>> Start INPUT RECORDS
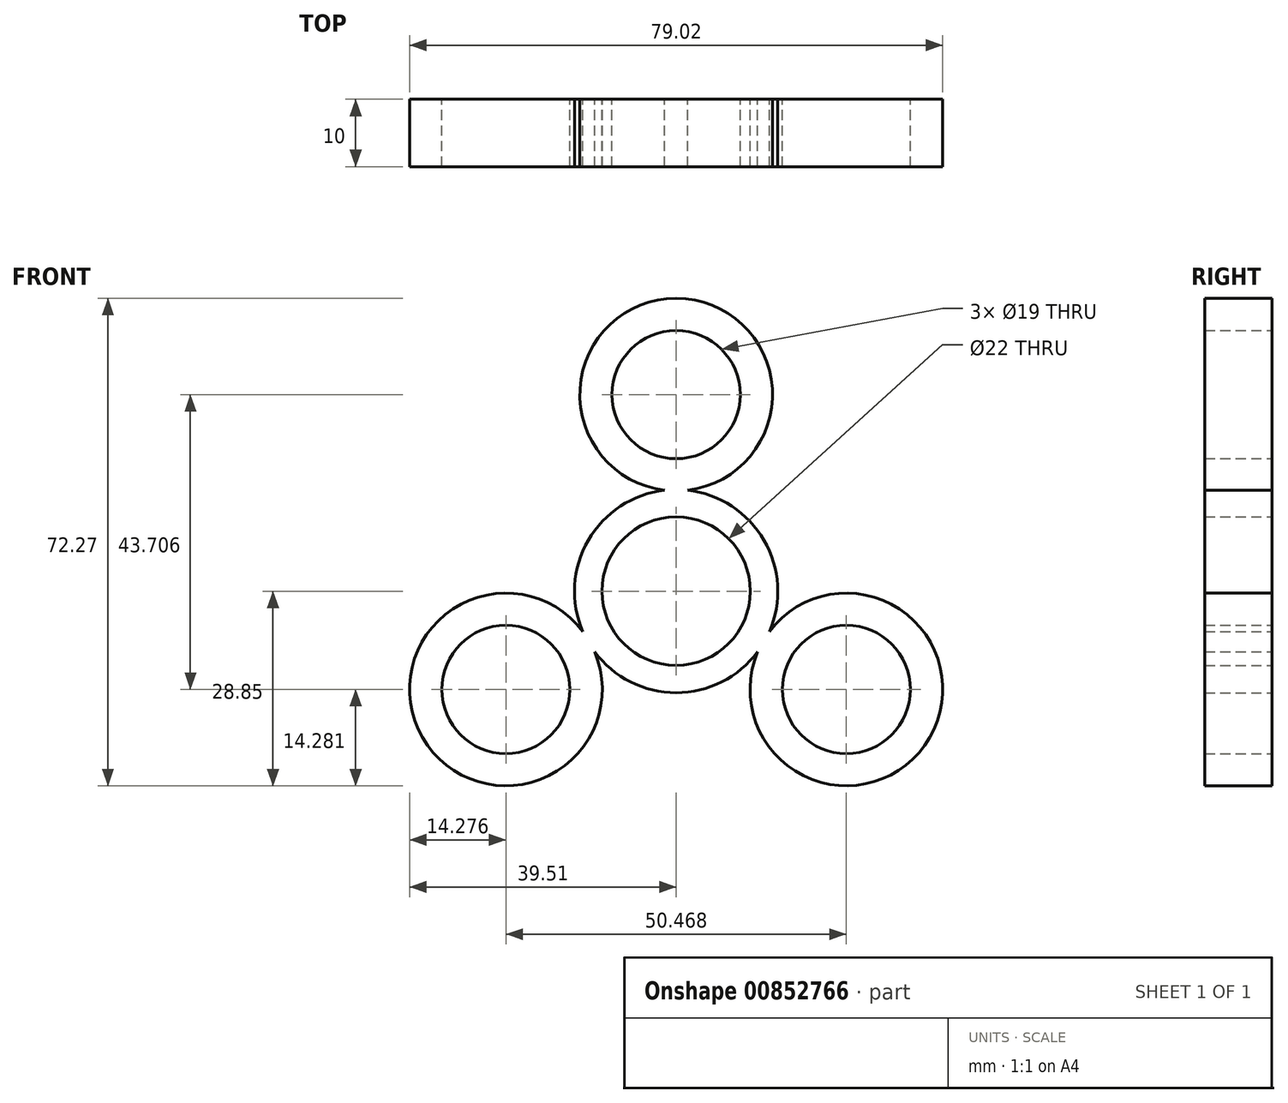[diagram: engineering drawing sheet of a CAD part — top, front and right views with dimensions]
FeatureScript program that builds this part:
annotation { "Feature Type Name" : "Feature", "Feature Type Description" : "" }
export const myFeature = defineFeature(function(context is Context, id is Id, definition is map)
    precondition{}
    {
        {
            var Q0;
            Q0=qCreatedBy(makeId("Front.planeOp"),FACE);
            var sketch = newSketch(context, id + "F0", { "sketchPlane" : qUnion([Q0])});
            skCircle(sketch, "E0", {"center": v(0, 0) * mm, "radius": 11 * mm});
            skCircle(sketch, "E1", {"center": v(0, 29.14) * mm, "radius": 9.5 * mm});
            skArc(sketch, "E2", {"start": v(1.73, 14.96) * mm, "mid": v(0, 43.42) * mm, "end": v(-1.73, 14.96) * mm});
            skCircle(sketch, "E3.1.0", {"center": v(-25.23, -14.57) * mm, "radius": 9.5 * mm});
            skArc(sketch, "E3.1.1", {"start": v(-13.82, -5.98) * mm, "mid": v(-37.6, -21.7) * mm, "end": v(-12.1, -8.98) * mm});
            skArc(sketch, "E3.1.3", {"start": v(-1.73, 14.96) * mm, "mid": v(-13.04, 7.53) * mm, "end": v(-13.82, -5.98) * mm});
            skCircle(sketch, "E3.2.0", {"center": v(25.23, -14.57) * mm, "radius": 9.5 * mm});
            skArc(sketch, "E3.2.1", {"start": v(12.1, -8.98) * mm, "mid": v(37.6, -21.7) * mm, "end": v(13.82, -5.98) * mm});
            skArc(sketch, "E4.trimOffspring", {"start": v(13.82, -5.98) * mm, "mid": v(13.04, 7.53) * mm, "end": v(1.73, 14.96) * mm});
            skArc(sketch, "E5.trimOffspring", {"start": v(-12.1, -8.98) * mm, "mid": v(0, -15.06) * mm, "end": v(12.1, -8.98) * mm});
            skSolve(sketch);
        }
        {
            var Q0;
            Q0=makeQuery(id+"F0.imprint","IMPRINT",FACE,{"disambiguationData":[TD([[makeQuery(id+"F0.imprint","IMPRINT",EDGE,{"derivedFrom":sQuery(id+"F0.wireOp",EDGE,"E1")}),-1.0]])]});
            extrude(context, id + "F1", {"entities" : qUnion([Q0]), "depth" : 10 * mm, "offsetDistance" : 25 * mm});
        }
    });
>> End INPUT RECORDS
§ WORK TO DO
Convert the rows, starting with their first line and going on through the line that contains "v(13.04, 7.53) *", into a JSON list of strings with one string per line and no blank lines. Leave the pictures out.

§ ANSWER TO THIS PROBLEM
[
  "[diagram: engineering drawing sheet of a CAD part — top, front and right views with dimensions]",
  "FeatureScript program that builds this part:",
  "annotation { \"Feature Type Name\" : \"Feature\", \"Feature Type Description\" : \"\" }",
  "export const myFeature = defineFeature(function(context is Context, id is Id, definition is map)",
  "    precondition{}",
  "    {",
  "        {",
  "            var Q0;",
  "            Q0=qCreatedBy(makeId(\"Front.planeOp\"),FACE);",
  "            var sketch = newSketch(context, id + \"F0\", { \"sketchPlane\" : qUnion([Q0])});",
  "            skCircle(sketch, \"E0\", {\"center\": v(0, 0) * mm, \"radius\": 11 * mm});",
  "            skCircle(sketch, \"E1\", {\"center\": v(0, 29.14) * mm, \"radius\": 9.5 * mm});",
  "            skArc(sketch, \"E2\", {\"start\": v(1.73, 14.96) * mm, \"mid\": v(0, 43.42) * mm, \"end\": v(-1.73, 14.96) * mm});",
  "            skCircle(sketch, \"E3.1.0\", {\"center\": v(-25.23, -14.57) * mm, \"radius\": 9.5 * mm});",
  "            skArc(sketch, \"E3.1.1\", {\"start\": v(-13.82, -5.98) * mm, \"mid\": v(-37.6, -21.7) * mm, \"end\": v(-12.1, -8.98) * mm});",
  "            skArc(sketch, \"E3.1.3\", {\"start\": v(-1.73, 14.96) * mm, \"mid\": v(-13.04, 7.53) * mm, \"end\": v(-13.82, -5.98) * mm});",
  "            skCircle(sketch, \"E3.2.0\", {\"center\": v(25.23, -14.57) * mm, \"radius\": 9.5 * mm});",
  "            skArc(sketch, \"E3.2.1\", {\"start\": v(12.1, -8.98) * mm, \"mid\": v(37.6, -21.7) * mm, \"end\": v(13.82, -5.98) * mm});",
  "            skArc(sketch, \"E4.trimOffspring\", {\"start\": v(13.82, -5.98) * mm, \"mid\": v(13.04, 7.53) * mm, \"end\": v(1.73, 14.96) * mm});"
]